Confiance dans l’institution judiciaire : Appel à refonder le pacte républicain pour la justice
Dans ces temps exceptionnels que vit notre pays depuis le déclenchement de la
crise sanitaire qui inévitablement accroît les tensions et les peurs sociales
et économiques, mais aussi dans ces temps plus ordinaires qui précèdent chaque
élection, reviennent avec force les mêmes polémiques voire les mêmes outrances,
les mêmes accusations dirigées contre l’autorité judiciaire soupçonnée de
faiblesses coupables dans la lutte contre l’insécurité et la criminalité.

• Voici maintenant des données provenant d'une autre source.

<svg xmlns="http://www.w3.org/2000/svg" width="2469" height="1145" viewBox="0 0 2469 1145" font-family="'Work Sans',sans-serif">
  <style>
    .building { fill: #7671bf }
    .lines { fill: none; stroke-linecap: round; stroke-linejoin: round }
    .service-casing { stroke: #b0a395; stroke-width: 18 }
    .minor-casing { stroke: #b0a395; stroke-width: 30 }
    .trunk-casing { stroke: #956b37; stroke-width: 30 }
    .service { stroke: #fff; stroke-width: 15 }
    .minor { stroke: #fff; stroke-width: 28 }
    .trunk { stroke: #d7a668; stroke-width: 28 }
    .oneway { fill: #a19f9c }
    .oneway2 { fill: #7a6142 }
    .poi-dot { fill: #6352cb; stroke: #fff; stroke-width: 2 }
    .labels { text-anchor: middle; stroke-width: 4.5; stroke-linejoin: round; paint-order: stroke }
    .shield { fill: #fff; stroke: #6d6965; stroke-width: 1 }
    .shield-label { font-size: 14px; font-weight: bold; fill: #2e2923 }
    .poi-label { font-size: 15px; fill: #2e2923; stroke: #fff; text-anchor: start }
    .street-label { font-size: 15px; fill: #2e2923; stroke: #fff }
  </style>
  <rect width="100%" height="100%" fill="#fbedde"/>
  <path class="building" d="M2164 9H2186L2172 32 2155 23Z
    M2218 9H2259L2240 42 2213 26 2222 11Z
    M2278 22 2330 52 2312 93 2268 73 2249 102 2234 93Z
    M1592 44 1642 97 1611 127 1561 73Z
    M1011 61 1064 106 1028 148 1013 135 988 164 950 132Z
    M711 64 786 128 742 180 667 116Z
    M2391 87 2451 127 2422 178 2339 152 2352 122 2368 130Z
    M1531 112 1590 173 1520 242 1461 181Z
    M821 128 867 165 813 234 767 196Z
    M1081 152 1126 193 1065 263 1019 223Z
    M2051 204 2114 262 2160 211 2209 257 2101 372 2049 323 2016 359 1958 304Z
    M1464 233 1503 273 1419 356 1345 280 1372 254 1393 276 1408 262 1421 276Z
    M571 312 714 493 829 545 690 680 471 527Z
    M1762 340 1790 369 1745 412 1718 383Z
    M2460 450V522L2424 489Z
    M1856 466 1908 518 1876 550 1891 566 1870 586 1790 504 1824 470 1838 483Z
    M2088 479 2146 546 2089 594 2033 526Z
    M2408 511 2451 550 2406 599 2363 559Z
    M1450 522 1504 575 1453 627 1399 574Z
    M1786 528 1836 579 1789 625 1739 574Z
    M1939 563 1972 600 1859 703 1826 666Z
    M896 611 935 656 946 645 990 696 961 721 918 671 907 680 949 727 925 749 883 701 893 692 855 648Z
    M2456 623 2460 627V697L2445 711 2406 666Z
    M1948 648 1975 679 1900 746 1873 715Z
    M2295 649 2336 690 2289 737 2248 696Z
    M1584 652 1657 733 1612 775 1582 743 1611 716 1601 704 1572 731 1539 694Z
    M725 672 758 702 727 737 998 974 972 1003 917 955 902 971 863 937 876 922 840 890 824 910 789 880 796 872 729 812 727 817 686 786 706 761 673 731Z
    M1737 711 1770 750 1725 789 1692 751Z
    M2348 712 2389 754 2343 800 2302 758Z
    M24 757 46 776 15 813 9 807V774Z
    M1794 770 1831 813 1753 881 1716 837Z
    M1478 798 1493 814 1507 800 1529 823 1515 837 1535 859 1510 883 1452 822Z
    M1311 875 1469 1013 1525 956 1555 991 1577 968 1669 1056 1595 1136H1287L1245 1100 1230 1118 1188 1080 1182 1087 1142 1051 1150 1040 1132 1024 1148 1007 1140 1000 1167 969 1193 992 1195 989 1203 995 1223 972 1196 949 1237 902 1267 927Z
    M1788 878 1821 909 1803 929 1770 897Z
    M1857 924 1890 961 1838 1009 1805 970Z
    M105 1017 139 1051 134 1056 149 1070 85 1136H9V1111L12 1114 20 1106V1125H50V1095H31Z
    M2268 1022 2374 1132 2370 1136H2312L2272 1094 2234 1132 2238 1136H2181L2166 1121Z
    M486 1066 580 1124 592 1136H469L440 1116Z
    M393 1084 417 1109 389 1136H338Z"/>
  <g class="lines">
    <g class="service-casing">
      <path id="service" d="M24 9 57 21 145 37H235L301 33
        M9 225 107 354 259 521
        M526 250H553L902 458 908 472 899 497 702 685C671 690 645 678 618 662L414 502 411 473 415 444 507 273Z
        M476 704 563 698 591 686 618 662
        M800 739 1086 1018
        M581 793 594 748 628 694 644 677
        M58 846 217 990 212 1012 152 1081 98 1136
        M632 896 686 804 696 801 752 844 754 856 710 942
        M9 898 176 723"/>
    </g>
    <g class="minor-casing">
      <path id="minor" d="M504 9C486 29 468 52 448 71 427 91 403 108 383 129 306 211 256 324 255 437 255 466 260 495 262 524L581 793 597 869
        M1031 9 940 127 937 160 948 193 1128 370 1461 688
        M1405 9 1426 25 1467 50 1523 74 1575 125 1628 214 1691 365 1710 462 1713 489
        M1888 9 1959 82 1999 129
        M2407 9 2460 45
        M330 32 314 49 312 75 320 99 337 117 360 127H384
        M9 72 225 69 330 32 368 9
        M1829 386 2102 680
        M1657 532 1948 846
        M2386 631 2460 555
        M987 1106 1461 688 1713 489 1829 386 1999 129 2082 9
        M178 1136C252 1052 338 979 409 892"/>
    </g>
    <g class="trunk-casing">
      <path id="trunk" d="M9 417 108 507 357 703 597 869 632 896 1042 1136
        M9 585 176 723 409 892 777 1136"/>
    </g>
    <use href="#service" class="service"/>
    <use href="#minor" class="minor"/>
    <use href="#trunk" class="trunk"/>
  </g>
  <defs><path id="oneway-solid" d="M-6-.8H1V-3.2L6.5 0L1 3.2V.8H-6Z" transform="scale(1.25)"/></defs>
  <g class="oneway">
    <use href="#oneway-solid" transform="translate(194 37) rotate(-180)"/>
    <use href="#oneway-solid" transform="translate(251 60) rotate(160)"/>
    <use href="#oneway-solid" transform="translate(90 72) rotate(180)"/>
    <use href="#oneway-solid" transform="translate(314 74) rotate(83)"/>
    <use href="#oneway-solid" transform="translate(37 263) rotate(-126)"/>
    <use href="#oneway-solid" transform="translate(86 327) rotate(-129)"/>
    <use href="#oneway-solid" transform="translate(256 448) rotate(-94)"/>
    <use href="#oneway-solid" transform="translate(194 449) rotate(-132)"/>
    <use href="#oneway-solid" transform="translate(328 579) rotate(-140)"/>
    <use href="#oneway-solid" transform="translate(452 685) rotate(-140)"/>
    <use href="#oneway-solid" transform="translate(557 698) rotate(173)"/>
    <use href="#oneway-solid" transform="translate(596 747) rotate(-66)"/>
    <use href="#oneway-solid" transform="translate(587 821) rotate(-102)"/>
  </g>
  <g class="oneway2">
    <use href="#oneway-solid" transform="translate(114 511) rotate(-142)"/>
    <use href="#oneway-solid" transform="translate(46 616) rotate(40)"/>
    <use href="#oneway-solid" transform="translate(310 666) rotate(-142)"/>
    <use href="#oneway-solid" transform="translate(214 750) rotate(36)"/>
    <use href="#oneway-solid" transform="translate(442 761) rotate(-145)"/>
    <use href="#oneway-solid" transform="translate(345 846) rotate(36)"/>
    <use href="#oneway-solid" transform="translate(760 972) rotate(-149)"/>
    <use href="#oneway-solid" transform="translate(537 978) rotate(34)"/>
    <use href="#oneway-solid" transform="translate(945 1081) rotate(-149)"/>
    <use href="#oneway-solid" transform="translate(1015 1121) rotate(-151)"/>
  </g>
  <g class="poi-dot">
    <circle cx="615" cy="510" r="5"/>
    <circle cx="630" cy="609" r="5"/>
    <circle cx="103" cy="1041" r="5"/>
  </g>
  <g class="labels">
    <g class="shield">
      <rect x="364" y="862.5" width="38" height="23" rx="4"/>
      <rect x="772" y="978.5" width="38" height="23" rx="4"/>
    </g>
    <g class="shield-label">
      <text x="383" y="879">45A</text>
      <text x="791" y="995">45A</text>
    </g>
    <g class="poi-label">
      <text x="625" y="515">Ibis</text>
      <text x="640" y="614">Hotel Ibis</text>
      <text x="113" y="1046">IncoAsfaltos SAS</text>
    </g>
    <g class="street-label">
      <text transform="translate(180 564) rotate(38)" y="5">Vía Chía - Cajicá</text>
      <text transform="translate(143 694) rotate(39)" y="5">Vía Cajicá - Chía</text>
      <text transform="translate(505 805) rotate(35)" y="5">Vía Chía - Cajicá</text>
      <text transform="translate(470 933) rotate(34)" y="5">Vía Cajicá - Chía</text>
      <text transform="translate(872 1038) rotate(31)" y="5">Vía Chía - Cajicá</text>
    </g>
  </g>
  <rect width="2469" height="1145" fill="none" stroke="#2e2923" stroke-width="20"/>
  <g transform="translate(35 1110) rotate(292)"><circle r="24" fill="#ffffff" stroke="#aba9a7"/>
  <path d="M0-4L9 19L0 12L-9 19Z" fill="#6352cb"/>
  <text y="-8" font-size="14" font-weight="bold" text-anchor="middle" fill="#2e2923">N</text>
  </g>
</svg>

Et pourtant, la Conférence nationale des premiers présidents en atteste, les
juges vivent dans la cité, sont confrontés chaque jour aux souffrances
des victimes et connaissent les dommages parfois irréparables occasionnés
par la criminalité. Les juges ne sont pas dans leur tour d’ivoire. Ils
travaillent au quotidien avec tous les acteurs de l’action pénale, au premier
rang desquels les membres des forces de sécurité intérieure dont ils mesurent
l’engagement et la difficulté des missions exercées trop souvent au péril de
leur vie.
Les juges appliquent la loi qui leur assigne notamment la mission
d’individualiser les peines en fonction de la gravité des faits et de la
personnalité de l’auteur et de contribuer à prévenir la récidive.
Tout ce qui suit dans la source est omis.